Chaque semaine, Paperjam vous propose un regard de chefs économistes d’institutions bancaires et financières sur l’actualité des marchés et de l’économie. Aujourd’hui, Fredrik Skoglund, chief investment officer à la Bil, analyse les relations de la Chine avec le reste des chefs d’État du G20.

Les marchés internationaux semblaient soulagés après le sommet du G20 qui s’est tenu pendant le week-end dernier en Argentine et qui s’est achevé sur une lueur d’espoir pour le multilatéralisme. Les deux superpuissances, États-Unis et Chine, ont convenu d’une trêve de 90 jours après avoir frôlé une véritable guerre commerciale plusieurs mois durant.

Les États-Unis ont annoncé qu’ils ne relèveraient pas les droits de douane de 10% à 25% sur quelque 200 milliards de dollars de marchandises chinoises en janvier, tel qu’initialement prévu. En échange, selon un tweet de Donald Trump, la Chine a accepté de «réduire et abolir les droits de douane sur les voitures américaines importées en Chine».

Certains médias ont également fait état de mesures visant à combler le déficit commercial américain accusé depuis des décennies, à faciliter l’accès des entreprises américaines aux marchés chinois et à lutter contre les importations de l’opiacé fentanyl aux États-Unis. Les deux géants ont désormais trois mois pour régler leurs différends afin d’éviter une reprise du conflit commercial qui mine déjà le moral des entreprises.

Alors que les États-Unis adoptent une posture plus isolationniste, la Chine en profite pour se rapprocher du reste du monde.

Fredrik Skoglund, chief investment officer à la Bil

Alors que les États-Unis adoptent une posture plus isolationniste, la Chine en profite pour se rapprocher du reste du monde. À Buenos Aires, Xi Jinping a présenté une proposition en quatre volets qui exhorte les chefs d’État du G20 à piloter l’économie mondiale de manière responsable, à continuer de promouvoir l’ouverture et la coopération et à jouer un rôle politique de premier plan pour entretenir des conditions favorables au commerce international.

Le président chinois a également indiqué que la Chine avait l’intention d’engager un nouveau cycle de réformes et d’ouverture, en accentuant ses efforts dans le domaine de la protection de la propriété intellectuelle et en augmentant ses importations. Par ailleurs, il a souligné que tous les pays du G20 avaient un rôle à jouer dans la lutte contre le changement climatique, un défi majeur pour l’avenir. Dans ce domaine, les États-Unis sont allés à contre-courant, notamment en refusant de signer l’accord de Paris sur le changement climatique.

Les États-Unis semblent faire cavalier seul.

Fredrik Skoglund, chief investment officer à la Bil

La Chine a avancé ses pions chaque fois que les États-Unis se sont désengagés. Lors du sommet du G20, l’empire du Milieu et la France ont convenu de renforcer l’accord de Paris dans l’optique de la réunion de la COP24 à Katowice, en Pologne, qui a commencé le 2 décembre. La principale tâche lors du sommet résidera dans la finalisation des modalités de mise en œuvre de l’accord de Paris signé en 2015.

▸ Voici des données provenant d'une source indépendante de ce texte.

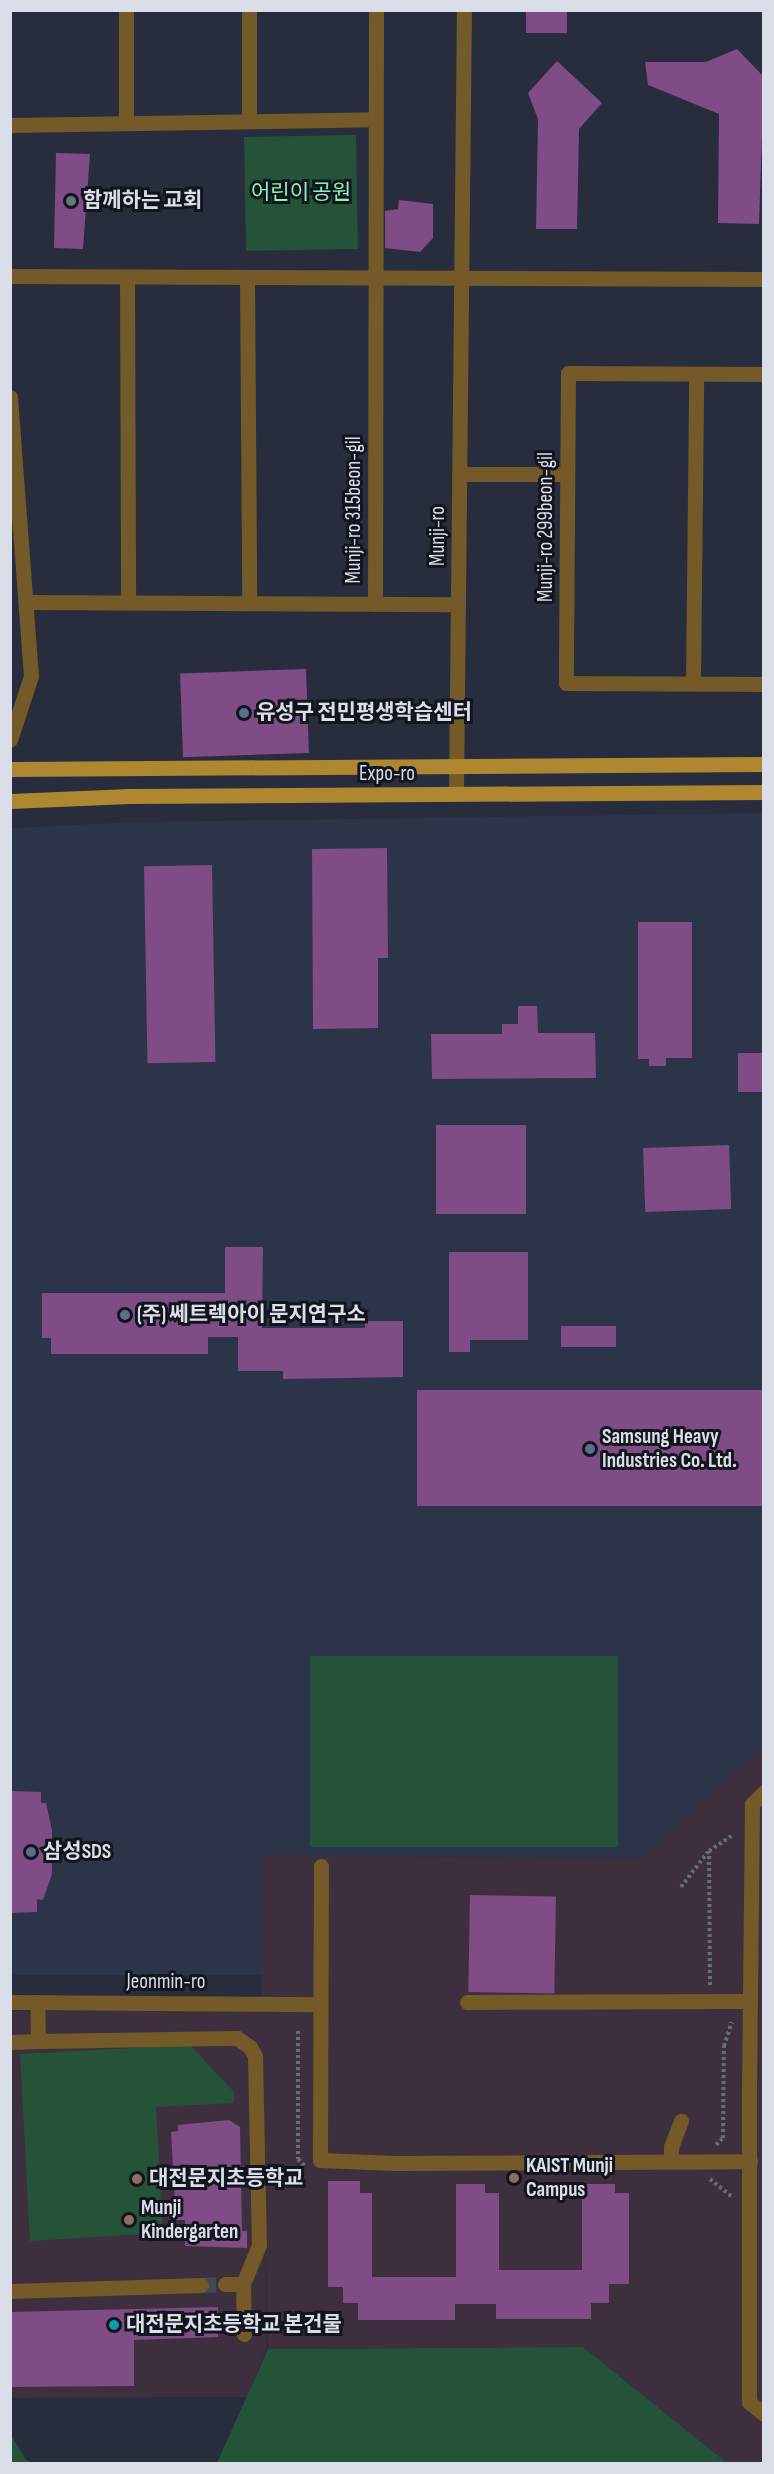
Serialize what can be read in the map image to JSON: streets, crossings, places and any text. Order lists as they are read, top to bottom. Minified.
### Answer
{"streets":{"main road":["Expo-ro"],"street":["Munji-ro 315beon-gil","Munji-ro 299beon-gil","Munji-ro","Jeonmin-ro"]},"crossings":[["Munji-ro","Expo-ro"]],"parks":["어린이 공원"],"places":["함께하는 교회","유성구 전민평생학습센터","(주) 쎄트렉아이 문지연구소","Samsung Heavy Industries Co. Ltd.","삼성SDS","KAIST Munji Campus","대전문지초등학교","Munji Kindergarten","대전문지초등학교 본건물"]}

La Chine a déjà conclu des partenariats pour aider la Pologne à concrétiser son ambition de réduire significativement sa dépendance au charbon d’ici à 2040. Cette relation «gagnant-gagnant» entre les deux pays remonte à 2014, lorsque le Fonds Chine-PECO (Pays d’Europe Centrale et Orientale) a investi 400 millions d’euros dans la construction d’un parc éolien en Pologne. Depuis lors, un certain nombre d’accords ont vu le jour. L’an dernier, China General Nuclear Power Group a engagé des pourparlers en vue de la construction de la première centrale nucléaire en Pologne et les deux pays ont signé un pacte de coopération dans le nucléaire civil.

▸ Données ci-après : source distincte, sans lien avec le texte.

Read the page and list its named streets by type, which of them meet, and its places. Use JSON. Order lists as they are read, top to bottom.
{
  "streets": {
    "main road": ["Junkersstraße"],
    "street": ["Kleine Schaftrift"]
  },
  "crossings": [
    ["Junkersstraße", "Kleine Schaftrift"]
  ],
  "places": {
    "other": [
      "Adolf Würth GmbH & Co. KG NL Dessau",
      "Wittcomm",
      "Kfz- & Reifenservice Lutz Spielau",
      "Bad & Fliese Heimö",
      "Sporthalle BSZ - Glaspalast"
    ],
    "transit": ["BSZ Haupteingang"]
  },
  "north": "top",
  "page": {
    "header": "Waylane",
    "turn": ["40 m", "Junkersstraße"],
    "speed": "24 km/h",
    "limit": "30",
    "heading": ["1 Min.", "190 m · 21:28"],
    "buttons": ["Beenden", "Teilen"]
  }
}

Tandis que la Chine encourage la collaboration, entre autres avec des projets de production d’énergie verte, les États-Unis semblent faire cavalier seul. Apparemment, tandis que les 20 plus grandes économies au monde participaient à la COP24, la Maison-Blanche organisait un événement parallèle assurant la promotion des énergies fossiles.